The change is reflected in the profits of high-frequency trading (HFT) shops across the country, he said. There are simply too many competing players with the same high-speed technology. Many such shops have turned away from pure speed plays to more quantitative, analytics-based strategies.
Low-latency offerings still have franchise value to large banks, said Deutsche Bank's chief equities architect Jean-Pascal Chauvet, because it adds to the breadth of their portfolio. But he said that, beyond reputational, the profit and loss value is completely diminished from where it was a few years ago. "Back then, it was about shaving milliseconds and microseconds to be first. Now it's really about how not to screw up,” he said.
Screwing up involves allowing small technology miscues to have massive impact because of how many trades a machine can execute before somebody notices and pulls the plug. Improper risk management and controls can lead to existential screw-ups, as in the case of Knight Capital’s near-implosion. Ironically, Chauvet said he wonders if banks, which have skill enough to write field-programmable gate array (FPGA) code, have the right skills to put proper risk controls frameworks in place. The bottom line is that the risks associated with HFT haven't diminished, but the upside has.

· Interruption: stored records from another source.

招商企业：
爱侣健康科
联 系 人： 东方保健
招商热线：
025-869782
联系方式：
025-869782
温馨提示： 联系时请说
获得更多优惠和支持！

Vladimir Danishevsky, Barclays Capital's global head of credit algorithmic trading technology, did point out that these dour descriptions apply only to equities in the US and, to a lesser extent, Europe. Other asset classes and geographic markets are still making the transition to electronic trading and are therefore not as technically developed or sophisticated. They still present opportunities for latency arbitrage.

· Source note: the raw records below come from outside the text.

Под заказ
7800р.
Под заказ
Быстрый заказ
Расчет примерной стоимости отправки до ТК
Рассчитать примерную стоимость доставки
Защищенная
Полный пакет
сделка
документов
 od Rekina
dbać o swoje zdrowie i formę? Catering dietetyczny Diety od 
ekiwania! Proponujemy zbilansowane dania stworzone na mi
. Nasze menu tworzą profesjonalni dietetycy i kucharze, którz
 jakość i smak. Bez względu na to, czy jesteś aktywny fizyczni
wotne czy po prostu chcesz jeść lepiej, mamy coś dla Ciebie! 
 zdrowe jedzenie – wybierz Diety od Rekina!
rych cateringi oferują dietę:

The opportunities in US equities for straight speed low-latency arbitrage are pretty much gone unless you are a major player. -Chris Bartlett, partner, Nobilis Capital
What Is HFT?
But while the panelists saw eye to eye on the profitability of HFT, they couldn't agree on the definition of what speed actually constitutes low latency. Anything under 100 microseconds qualifies, said Chauvet. But Bartlett said 100 micros got passed three years ago. That number was halved two years ago. Today, even a small shop without cutting-edge technology is operating around 20 to 30 micros. Will Mechem, managing director at HFT shop Pan Alpha Trading, said his machines are 10 micros tick to trade.
So if low-latency execution is flailing as a means of making money, what is the next frontier for institutions with expertise in speed-based machinery? Danishevsky pointed to machine-learning software and neural networking to predict price. Chauvet said broker-dealers are starting to analyze the trading patterns of their clients to tweak and improve their algorithmic machinery. "If we can harness the huge amount of information we have in investment banks, the first ones that can do that will have a massive, massive edge, in terms of risk management and just knowing your clients," he said.

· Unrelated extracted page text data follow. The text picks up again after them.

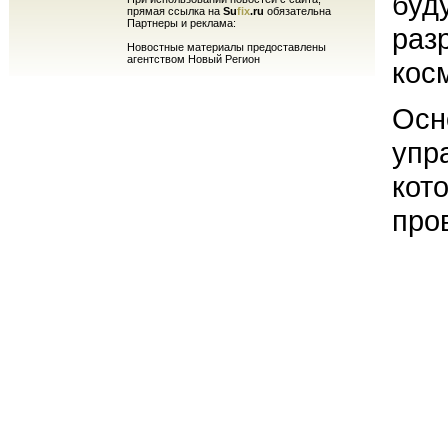
буд
прямая ссылка на
Su
fix
.ru
обязательна
Партнеры и реклама:
раз
Новостные материалы предоставлены
агентством Новый Регион
кос
Осн
упр
кот
про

Subtly referencing Michael Lewis's book "Flash Boys," which has brought public scrutiny to the HFT industry, Bartlett ran with Chauvet's theme and imagined a New York Times headline in the year 2018: "XYZ Hedge Fund Made a Lot of Money Using Low Latency Analytics: Are They Fair?"
Perception aside, he said the approach to high-speed trading has been fairly simplistic up to now, and that analytics will combine with speed to add some nuance. "It’s big data, and amalgamating all these data sources, analytics, and relationships, and doing it real time so you can process it fast enough to make near-term market predictions, which are continuously executing throughout the day," he said. "Take something simple like a good old-fashioned volume-weighted average price (VWAP), but multiply that 100-fold in complexity, with multiple data sources, real-time, and combine it with machine learning and human brainpower, so you're getting signals throughout the day. We'll be seeing a lot more of that. It's almost like information arbitrage."
The Bottom Line
- It's not impossible to make money through latency arbitrage of US equities, according to a panel at the North American Financial Information Summit, but it's gotten extremely difficult. There are still opportunities in other markets.
- High-speed technology like FPGA can still be used, however. It just requires a more nuanced trading strategy that a pure speed trading play. High-speed analytics are a possibility.